Rundum Blick zum Projekt der Hochschule
Das Vorhaben „Simulations- und Kl-gestützte Prozessentwicklung zur Reduzierung des Bleigehalts und der Bleiemissionen beim Schleuderguss von Kupfer-Zinn-Blei-Legierungen unter Beibehaltung der Werkstoffeigenschaften“ wird von Oktober 2023 bis September 2026 von drei Instituten der TH Köln und der Martin Luck Metallgießerei durchgeführt.
Beteiligt sind Prof. Dr. Danka Katrakova-Krüger vom Labor für Werkstoffe, Prof. Dr. Christian Wolf vom Institut für Automation & lndustrial IT/:metabolon Institut und Prof. Dr. Stefan Benke vom Institut für Werkstoffanwendung. Das Bundesministerium für Wirtschaft und Klimaschutz fördert das Vorhaben über das Zentrale Innovationsprogramm Mittelstand (ZIM).
Die TH Köln bietet Studierenden sowie Wissenschaftlerinnen und Wissenschaftlern aus dem In- und Ausland ein inspirierendes Lern-, Arbeits- und Forschungsumfeld in den Sozial-, Kultur-, Gesellschafts-, Ingenieur- und Naturwissenschaften. Zurzeit sind rund 23.500 Studierende in etwa 100 Bachelor- und Masterstudiengängen eingeschrieben.

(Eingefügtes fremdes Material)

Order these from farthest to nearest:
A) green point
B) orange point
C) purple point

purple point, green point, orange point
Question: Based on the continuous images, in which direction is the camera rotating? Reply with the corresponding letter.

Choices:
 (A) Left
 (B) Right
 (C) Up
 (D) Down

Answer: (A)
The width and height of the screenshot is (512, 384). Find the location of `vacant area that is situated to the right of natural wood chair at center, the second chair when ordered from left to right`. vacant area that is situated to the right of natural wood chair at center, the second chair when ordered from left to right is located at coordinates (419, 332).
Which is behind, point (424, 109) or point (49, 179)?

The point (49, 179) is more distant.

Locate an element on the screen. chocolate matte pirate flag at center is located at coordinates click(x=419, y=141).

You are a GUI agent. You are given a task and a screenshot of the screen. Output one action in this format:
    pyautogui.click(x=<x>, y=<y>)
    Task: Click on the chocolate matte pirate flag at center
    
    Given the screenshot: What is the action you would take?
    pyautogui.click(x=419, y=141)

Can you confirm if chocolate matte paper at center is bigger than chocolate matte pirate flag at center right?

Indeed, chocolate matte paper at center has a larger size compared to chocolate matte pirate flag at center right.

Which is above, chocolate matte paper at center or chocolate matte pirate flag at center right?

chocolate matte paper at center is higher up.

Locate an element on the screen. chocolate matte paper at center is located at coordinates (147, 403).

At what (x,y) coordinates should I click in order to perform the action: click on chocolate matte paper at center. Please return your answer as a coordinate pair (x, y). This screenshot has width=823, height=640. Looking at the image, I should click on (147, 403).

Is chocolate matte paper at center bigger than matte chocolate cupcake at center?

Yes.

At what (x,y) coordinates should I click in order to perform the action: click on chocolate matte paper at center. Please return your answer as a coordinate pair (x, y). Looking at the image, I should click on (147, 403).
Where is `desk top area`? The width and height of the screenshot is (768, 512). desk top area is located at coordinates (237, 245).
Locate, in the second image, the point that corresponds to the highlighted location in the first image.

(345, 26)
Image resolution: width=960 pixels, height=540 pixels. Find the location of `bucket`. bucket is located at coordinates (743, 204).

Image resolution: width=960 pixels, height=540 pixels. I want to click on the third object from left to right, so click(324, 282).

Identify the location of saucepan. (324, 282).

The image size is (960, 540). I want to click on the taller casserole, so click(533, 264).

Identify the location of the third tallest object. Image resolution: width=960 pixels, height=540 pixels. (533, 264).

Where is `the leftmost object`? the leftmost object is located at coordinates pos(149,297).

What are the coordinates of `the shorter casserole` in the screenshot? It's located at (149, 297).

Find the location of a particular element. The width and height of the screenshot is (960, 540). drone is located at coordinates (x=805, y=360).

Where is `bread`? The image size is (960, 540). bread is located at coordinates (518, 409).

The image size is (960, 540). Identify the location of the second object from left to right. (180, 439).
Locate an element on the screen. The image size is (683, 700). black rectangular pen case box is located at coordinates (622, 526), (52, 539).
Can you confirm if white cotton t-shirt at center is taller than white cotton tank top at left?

Die TH Köln gestaltet Soziale Neuheiten - mit diesem Anspruch begegnen sie den Herausforderungen der Gesellschaft. Das interdisziplinäres Denken und Handeln, der regionalen, nationalen und internationalen Aktivitäten macht sie in vielen Bereichen zur geschätzten Kooperationspartnern und Wegbereitern.